Mi padre era tan estricto en eso de los horarios, que uno de los últimos cumpleaños que celebramos toda la familia junta, estábamos de vacaciones porque mi padre cumple los años en agosto, ummm acabo de decir cumple en presente, bueno que me disperso, que en el restaurante se retrasaron bastante en ponernos la comida y a Román (mi padre) le dio la hora de la siesta. Pues ni corto, ni perezoso, se levantó y dijo “Pilar, dame las llaves que me voy a dormir” éramos once personas celebrando con él y claro le decimos, “papá que falta la tarta” a lo cual muy resuelto contesta “si queda me guardáis un trozo, yo me voy a dormir”.

Supongo que cuando tienes muchos años, cumplir uno más no te hace ilusión, al revés seguro que piensas que estás más cerca del final. Pero si fue así, nunca lo dijo.

Ese era mi padre, eso sí luego lloraba con cualquier película, tanto de alegría como de pena, pero la siesta y la comida era sagrada, muy sagrada aunque no fuera creyente. Al final de sus días decidió que todo vecino al que no viera en tres días, estaba muerto. Por mucho que le decías,  que no papá que lo sabría si se hubiese muerto, porque generalmente eran los padres de mis amigas, o vecinos de toda la vida. Pues no, estaban muertos, ni que decir tiene que de tanto decirlo, alguna vez acertó.

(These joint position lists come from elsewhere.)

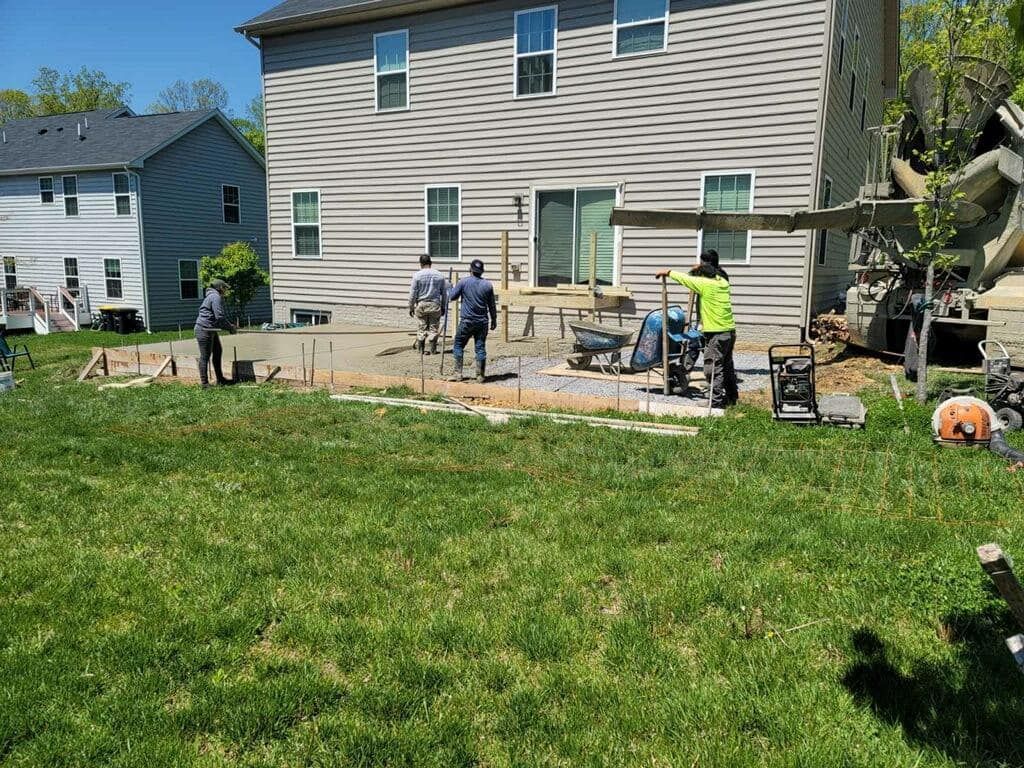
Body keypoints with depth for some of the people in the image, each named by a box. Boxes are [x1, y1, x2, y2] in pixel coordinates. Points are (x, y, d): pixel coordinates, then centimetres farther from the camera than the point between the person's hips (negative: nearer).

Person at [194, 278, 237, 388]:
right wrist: (230, 327, -11)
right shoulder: (216, 297, -13)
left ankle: (220, 380, 23)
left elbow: (222, 315, 23)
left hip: (211, 330, 11)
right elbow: (220, 317, -20)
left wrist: (229, 325, 11)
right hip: (204, 329, -11)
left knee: (218, 352, 15)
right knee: (205, 356, -5)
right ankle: (204, 383, 0)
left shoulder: (213, 297, 21)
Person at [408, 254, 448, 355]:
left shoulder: (417, 275, -4)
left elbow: (412, 293, -3)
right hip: (435, 305, 0)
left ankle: (420, 349, 14)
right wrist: (443, 307, 16)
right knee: (433, 328, 6)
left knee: (422, 327, 11)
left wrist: (411, 307, 7)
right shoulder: (439, 275, 2)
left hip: (421, 305, 0)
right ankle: (432, 349, 5)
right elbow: (444, 293, 7)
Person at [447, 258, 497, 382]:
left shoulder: (463, 282, -6)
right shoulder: (488, 285, 2)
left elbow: (451, 297, 2)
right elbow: (492, 305, 7)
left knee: (458, 345, 9)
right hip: (482, 321, 2)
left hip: (467, 321, -2)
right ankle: (480, 375, 7)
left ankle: (458, 373, 5)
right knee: (481, 348, 6)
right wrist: (494, 319, 18)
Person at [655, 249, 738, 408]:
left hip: (716, 333, -9)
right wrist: (696, 271, 10)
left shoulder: (705, 283, -15)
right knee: (727, 366, 19)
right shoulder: (722, 281, 8)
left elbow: (684, 278, -2)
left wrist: (667, 272, 12)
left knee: (712, 368, -3)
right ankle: (732, 397, 29)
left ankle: (717, 401, -2)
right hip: (730, 330, 9)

Y volviendo al principio, a eso de que lo primero que queremos hacer cuando despertemos de la pesadilla, que como la canción de Víctor Manuel, “Quiero abrazaros tanto, con mis sentidos y tanto amor” que no sé si el conductor del autobús, el señor que siempre pasea al perro cuando yo voy a trabajar, el chico que siempre está en la parada cuando yo llego, la señora que nos cuenta su vida a voz en grito a las 7 am, que digo yo, hay personas que no necesitan un teléfono móvil, las deben de oír a 9.000 km de distancia, bueno pues todas esas personas, no sé si se librarán de un abrazo sentido de la que suscribe.

Desde luego mis compañeras y compañeros que ni sueñen hacerme la cobra o el erizo, porque me pienso quedar abrazada a cada cual, el tiempo necesario para que llegue el final de la jornada cuando abrace al último o la última que eso lo decantará la habilidad que tengan para esquivarme.

Y a vosotros y vosotras, estelleses y estellesas no os digo nada, el abrazo de Genovés va a ser pequeño comparado con el que os voy a dar, pero mientras tanto, ya sabéis, quedaros en casa que ya ha pasado un día más y falta uno menos para poder realizar nuestros sueños, entre ellos cumplir los deseos que van llegando cada día y poder suspirar en los brazos de quienes queramos cada una.